A recent study has demonstrated that COVID-19 convalescent plasma treatment (or blood from individuals who have recovered from the disease) can slash the risk of hospitalization by over 50 percent. These plasma therapies are rich in antibodies against SARS-CoV-2, produced by the immune systems of patients who have successfully fought off the virus.
As the pandemic rages on worldwide, low- and middle-income countries are in desperate need of accessible frontline COVID-19 therapies to save lives. In these settings, vaccines, monoclonal antibodies, and other COVID therapeutics may not be readily available, which forced researchers from the Johns Hopkins University School of Medicine to seek out potential alternatives.
David Sullivan led a study involving over 1000 randomized adult COVID-19 patients who received one of two transfusion treatments for their infection: convalescent plasma or a control plasma (without SARS-CoV-2 antibodies). All the patients in the study had tested positive for COVID in the week leading up to receiving the transfusion.
Sullivan and colleagues defined treatment success as a patient who did not require hospitalization for their symptoms within around a month of receiving the transfusion. The researchers reported that 2.9 percent of those who received convalescent plasma needed to be admitted into the hospital.

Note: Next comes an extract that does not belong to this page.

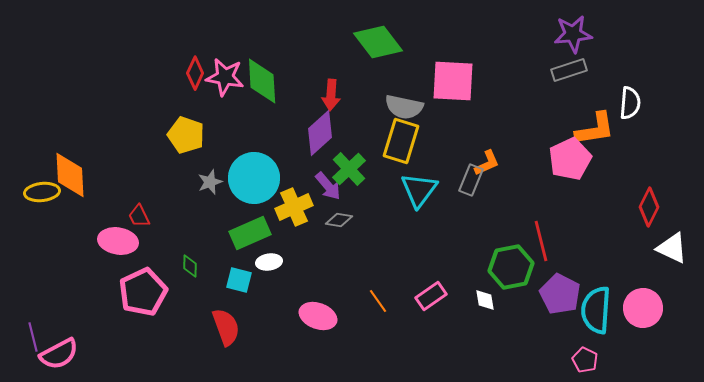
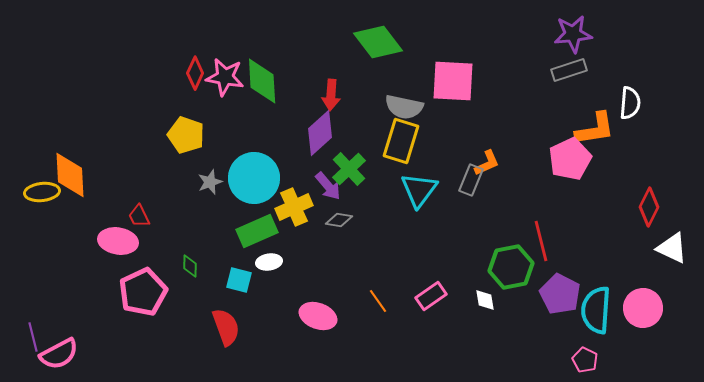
green rectangle at (250, 233): moved 7 px right, 2 px up
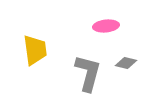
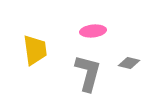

Conversely, 6.3 percent of those in the placebo group were hospitalized, which translates to a risk reduction of 54 percent with the convalescent plasma.
Sullivan says that this represents a viable option to help reduce hospitalizations, adding that convalescent plasma therapy is the only one that “keeps up with SARS-CoV-2 variants,” including the Delta and Omicron strains currently circulating globally because the plasma contains neutralizing antibodies specific to those variants.

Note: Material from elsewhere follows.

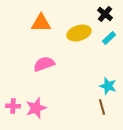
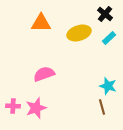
pink semicircle: moved 10 px down
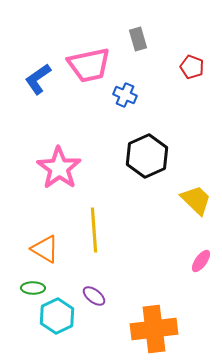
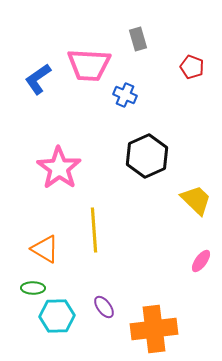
pink trapezoid: rotated 15 degrees clockwise
purple ellipse: moved 10 px right, 11 px down; rotated 15 degrees clockwise
cyan hexagon: rotated 24 degrees clockwise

In the United States, convalescent plasma therapy has been given an emergency use authorization designation by the Food and Drug Administration, limiting its use for COVID-19 outpatients.
“We have shared our findings with the FDA, as well as with the World Health Organization,” said Sullivan. “We hope that both organizations will see the value of convalescent plasma for outpatients based on the strength of our study, the largest randomized clinical trial of its kind to date.”
Despite the success of this trial, data from previous studies showed that convalescent therapy did not improve outcomes for patients at the early stages of COVID-19 infection. In this prior study, the authors attributed the failure of plasma therapy to several factors, including insufficient plasma doses, the timing of plasma administration, host-related factors, or other aspects of the host tissue responses to the infection.